List every line in the records below that contains the string "plus", copying each line in full.

■ ■ ■ ■ ■ ■ ■

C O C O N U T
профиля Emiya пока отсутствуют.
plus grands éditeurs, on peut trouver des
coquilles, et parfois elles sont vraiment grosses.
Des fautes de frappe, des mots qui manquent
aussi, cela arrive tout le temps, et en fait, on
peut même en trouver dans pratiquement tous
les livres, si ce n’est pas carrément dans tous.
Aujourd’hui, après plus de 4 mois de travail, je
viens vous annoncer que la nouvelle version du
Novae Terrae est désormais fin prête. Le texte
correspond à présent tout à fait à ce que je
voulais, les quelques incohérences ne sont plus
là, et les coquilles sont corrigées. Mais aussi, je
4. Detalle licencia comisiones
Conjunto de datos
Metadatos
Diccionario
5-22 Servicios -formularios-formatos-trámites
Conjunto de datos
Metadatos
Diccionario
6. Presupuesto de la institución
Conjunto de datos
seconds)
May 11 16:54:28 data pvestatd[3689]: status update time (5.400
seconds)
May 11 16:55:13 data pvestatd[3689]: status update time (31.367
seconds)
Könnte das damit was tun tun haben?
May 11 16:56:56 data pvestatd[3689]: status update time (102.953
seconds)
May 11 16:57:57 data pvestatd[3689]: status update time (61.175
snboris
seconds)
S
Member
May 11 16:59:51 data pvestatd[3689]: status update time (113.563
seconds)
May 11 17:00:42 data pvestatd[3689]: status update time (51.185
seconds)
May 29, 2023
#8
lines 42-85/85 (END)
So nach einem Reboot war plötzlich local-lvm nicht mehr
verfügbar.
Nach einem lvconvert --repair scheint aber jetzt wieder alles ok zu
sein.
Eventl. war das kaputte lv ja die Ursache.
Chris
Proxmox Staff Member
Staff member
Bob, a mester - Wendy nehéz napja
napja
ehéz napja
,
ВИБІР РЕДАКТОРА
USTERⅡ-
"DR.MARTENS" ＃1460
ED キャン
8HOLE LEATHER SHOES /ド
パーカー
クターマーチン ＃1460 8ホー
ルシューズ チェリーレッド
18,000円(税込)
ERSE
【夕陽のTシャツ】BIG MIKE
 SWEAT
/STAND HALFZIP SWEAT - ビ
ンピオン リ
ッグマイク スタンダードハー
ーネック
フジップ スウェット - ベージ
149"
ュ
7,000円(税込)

■ ■ ■ ■ ■ ■ ■

_WRITTEN RESPONSE_.
plus grands éditeurs, on peut trouver des
Aujourd’hui, après plus de 4 mois de travail, je
voulais, les quelques incohérences ne sont plus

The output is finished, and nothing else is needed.